◆ **What the task asks**: Restate the listing below word for word, omitting any images.

◆ **Supplied records**:
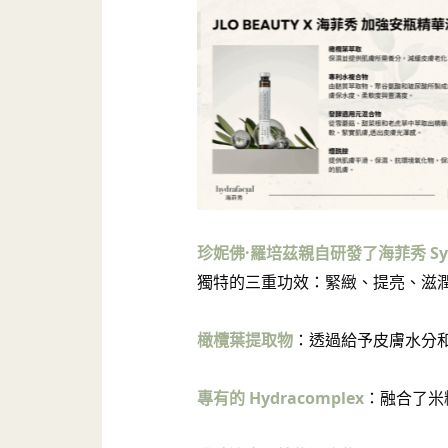
珍妮佛·羅培茲親自研發了海菲秀 Sy
獨特的三重功效：緊緻、提亮、滋
橄欖葉提取物
：透過給予皮膚水分
專有的 Hydracomplex
：融合了米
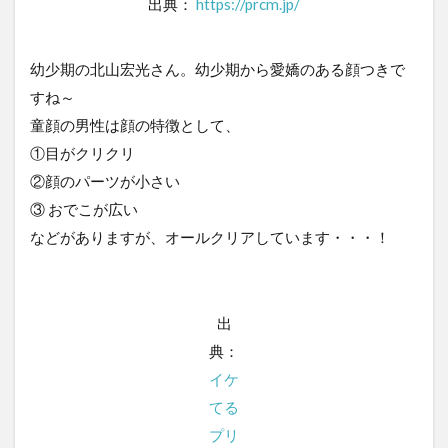
出典：
https://prcm.jp/
幼少期の北山宏光さん。幼少期から愛嬌のある顔つきで
すね～
童顔の男性は顔の特徴として、
①目がクリクリ
②顔のパーツが小さい
③ おでこが広い
などがありますが、オールクリアしています・・・！
出
典：
イケ
てる
プリ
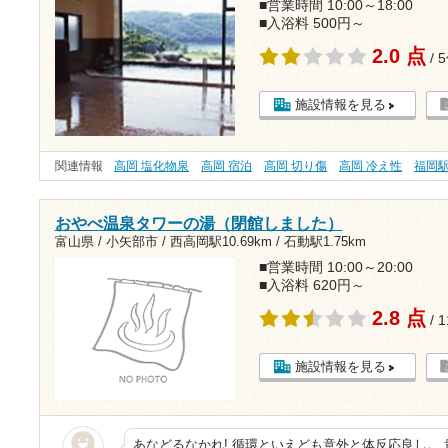
■営業時間 10:00～18:00
■入浴料 500円～
2.0 点
/ 
施設情報を見る
関連情報
高岡 塩化物泉
高岡 宿泊
高岡 切り傷
高岡 冷え性
福岡
おやべ温泉タワーの湯（閉館しました）
富山県 / 小矢部市 /
西高岡駅10.69km
/
石動駅1.75km
■営業時間 10:00～20:00
■入浴料 620円～
2.8 点
/ 
施設情報を見る
あなどるなかれ! 循環といえども意外と体反応良し。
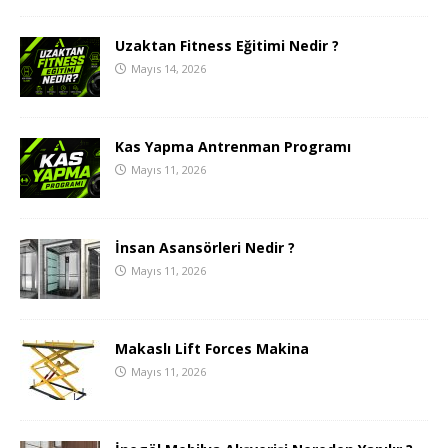
Uzaktan Fitness Eğitimi Nedir ?
Mayıs 14, 2026
Kas Yapma Antrenman Programı
Mayıs 11, 2026
İnsan Asansörleri Nedir ?
Mayıs 11, 2026
Makaslı Lift Forces Makina
Mayıs 11, 2026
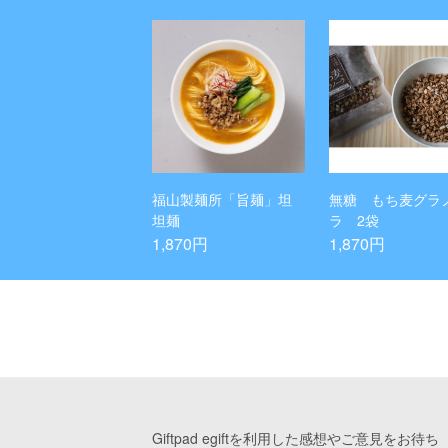
福山製麺所「旨麺」坦
無糖 もち麦グラ
坦麺
ラ 2袋
1,870円
1,870円
Giftpad egiftを利用した感想やご意見をお待ち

◆ **Result of this exercise**:
珍妮佛·羅培茲親自研發了海菲秀 Sy
獨特的三重功效：緊緻、提亮、滋
橄欖葉提取物
：透過給予皮膚水分
專有的 Hydracomplex
：融合了米
出典：
https://prcm.jp/
幼少期の北山宏光さん。幼少期から愛嬌のある顔つきで
すね～
童顔の男性は顔の特徴として、
①目がクリクリ
②顔のパーツが小さい
③ おでこが広い
などがありますが、オールクリアしています・・・！
出
典：
イケ
てる
プリ
■営業時間 10:00～18:00
■入浴料 500円～
2.0 点
/ 
施設情報を見る
関連情報
高岡 塩化物泉
高岡 宿泊
高岡 切り傷
高岡 冷え性
福岡
おやべ温泉タワーの湯（閉館しました）
富山県 / 小矢部市 /
西高岡駅10.69km
/
石動駅1.75km
■営業時間 10:00～20:00
■入浴料 620円～
2.8 点
/ 
施設情報を見る
あなどるなかれ! 循環といえども意外と体反応良し。
Uzaktan Fitness Eğitimi Nedir ?
Mayıs 14, 2026
Kas Yapma Antrenman Programı
Mayıs 11, 2026
İnsan Asansörleri Nedir ?
Mayıs 11, 2026
Makaslı Lift Forces Makina
Mayıs 11, 2026
福山製麺所「旨麺」坦
無糖 もち麦グラ
坦麺
ラ 2袋
1,870円
1,870円
Giftpad egiftを利用した感想やご意見をお待ち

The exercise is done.